Sobre a hipótese e a aplicação da Lei nº 12.846/2013, é correto afirmar que:

  • A

    diferentemente do que acontece na improbidade, na Lei Anticorrupção as sanções não são mero corolário da procedência do pedido, onde sua dosimetria compete ao julgador, considerando os elementos que cercam cada caso;

  • B

    o rol do Art. 173, §5º, da Constituição da República de 1988 é taxativo, vedando a elaboração de leis disciplinando a responsabilização das pessoas jurídicas pela prática de atos diversos das hipóteses nele veiculadas;

  • C

    para o ajuizamento da ação seria imprescindível a apuração prévia dos fatos por meio de um procedimento administrativo, o que decorreria de obrigação imposta pela Lei Anticorrupção;

  • D

    a Lei Anticorrupção tem como objeto a responsabilização subjetiva, administrativa e civil das pessoas jurídicas pela prática de atos contra a Administração Pública;

  • E

    a procedência do pedido da ação pode levar à dissolução compulsória da pessoa jurídica, desde que evidenciado que a sociedade empresária seja uma empresa paper company, usada para dificultar as atividades de investigação e fiscalização tributária.

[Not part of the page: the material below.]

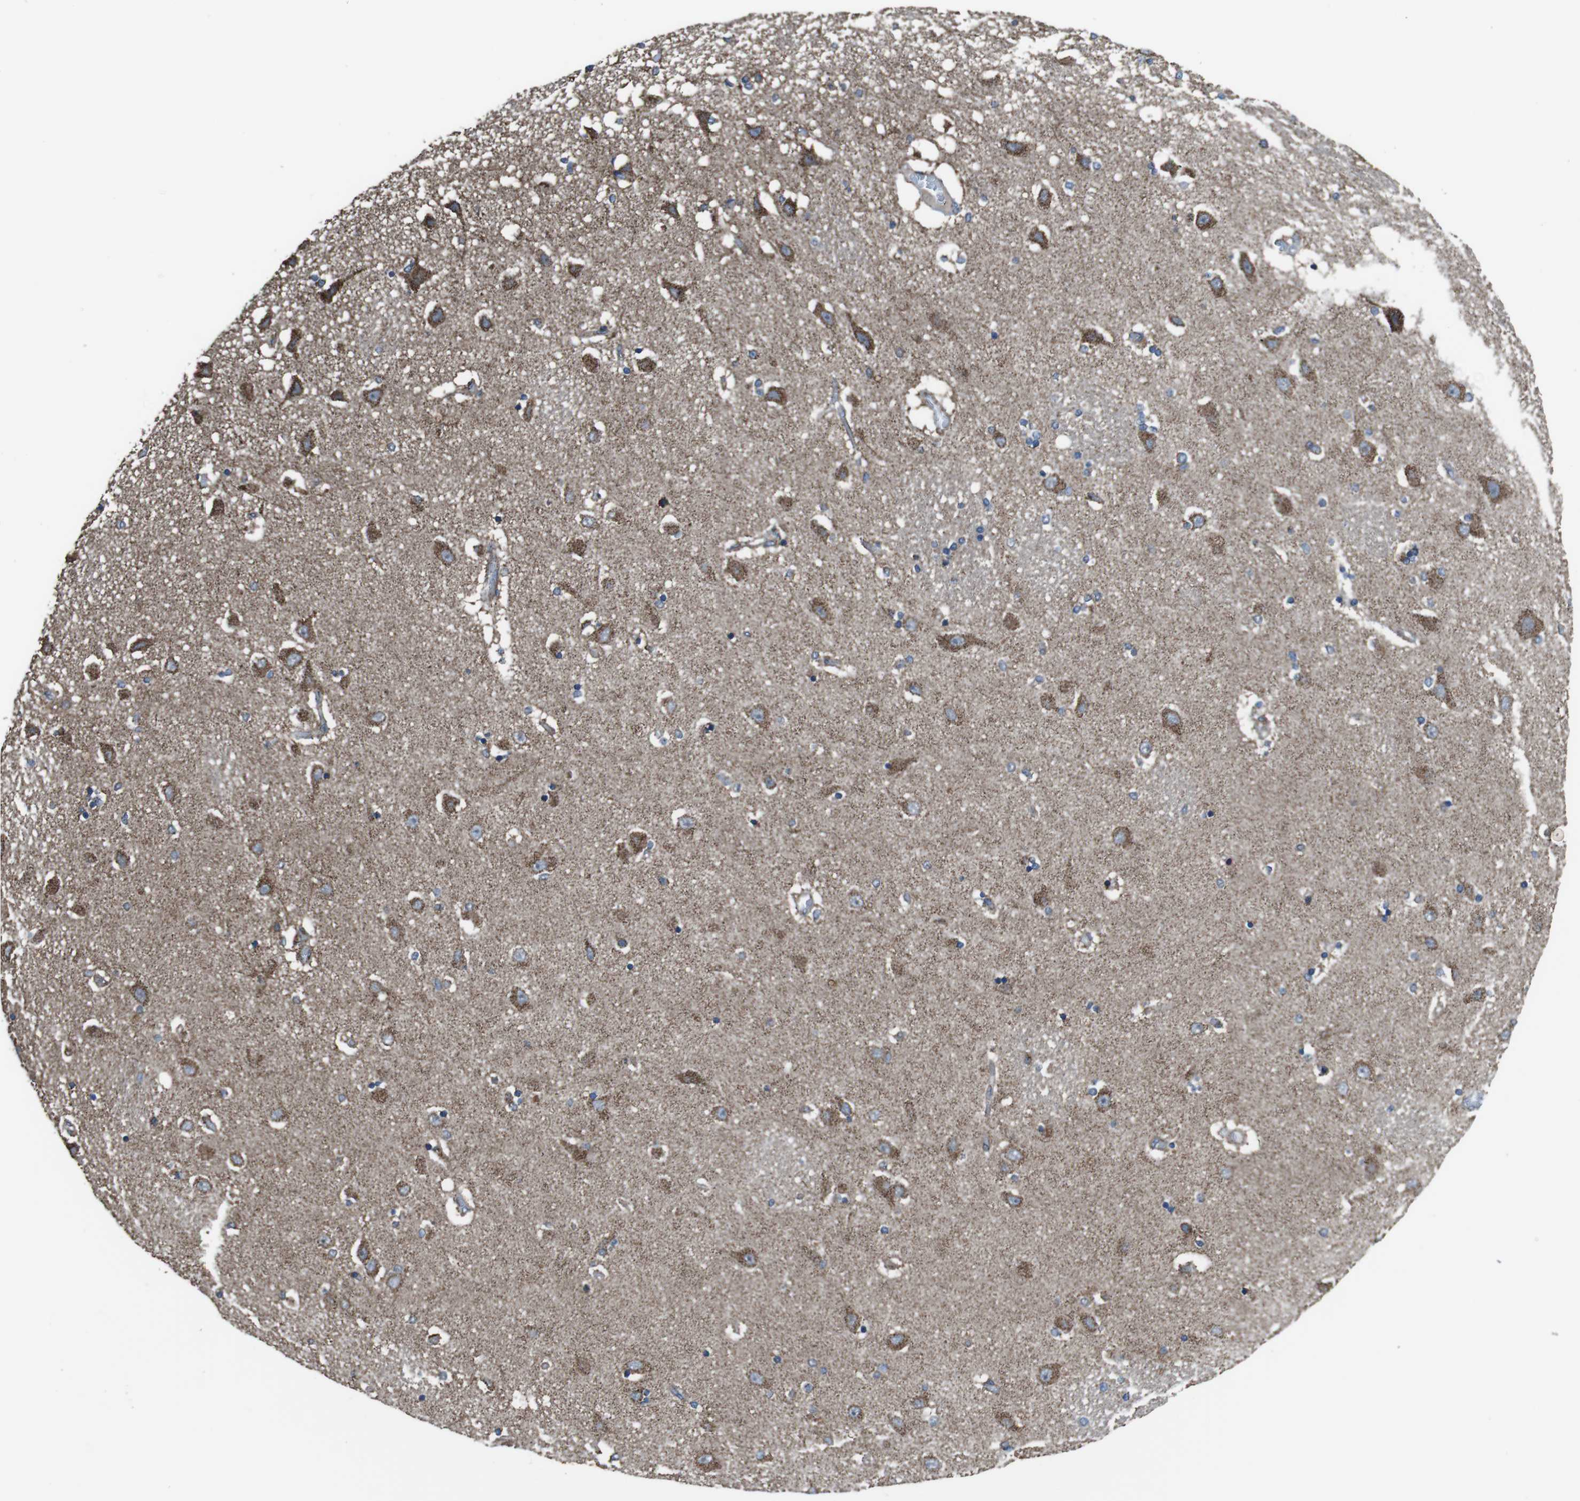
{"staining": {"intensity": "moderate", "quantity": "<25%", "location": "cytoplasmic/membranous"}, "tissue": "hippocampus", "cell_type": "Glial cells", "image_type": "normal", "snomed": [{"axis": "morphology", "description": "Normal tissue, NOS"}, {"axis": "topography", "description": "Hippocampus"}], "caption": "Immunohistochemical staining of normal human hippocampus reveals low levels of moderate cytoplasmic/membranous positivity in approximately <25% of glial cells.", "gene": "GIMAP8", "patient": {"sex": "female", "age": 54}}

30170Questão 50|Administração Pública|superior

Sobre o sistema da Lei Anticorrupção, é correto afirmar que:

  • A

    na responsabilização pela Lei Anticorrupção, em que vigora o princípio da especialidade legal, têm incidência as disposições dos Arts. 49-A e 50 do Código Civil, que tratam da responsabilidade dos sócios e da desconsideração da personalidade jurídica;

  • B

    a Lei Anticorrupção prevê a responsabilidade solidária das sociedades consorciadas, bem como daquelas controladoras, controladas ou coligadas, sendo possível marcar todas com a obrigação de pagamento de multa e reparação integral do dano causado;

  • C

    sendo despida de natureza penal, a Lei Anticorrupção alcança fatos ocorridos antes da sua vigência, desde que haja concorrência com outros fatos praticados posteriormente a 29/01/2014, conexos ou não;

  • D

    decorre da Lei Anticorrupção a possibilidade de se exigir programa de integridade das pessoas jurídicas, diante do estabelecimento de um rol taxativo de documentos de comprovação de habilitação jurídica, qualificação técnica, qualificação econômico-financeira, regularidade fiscal e trabalhista;

  • E

    a Lei nº 12.846/2013 prevê explicitamente acerca do funcionamento e da prática de política de prevenção e do programa de integridade e incentivo à comunicação de irregularidades por parte das sociedades empresárias.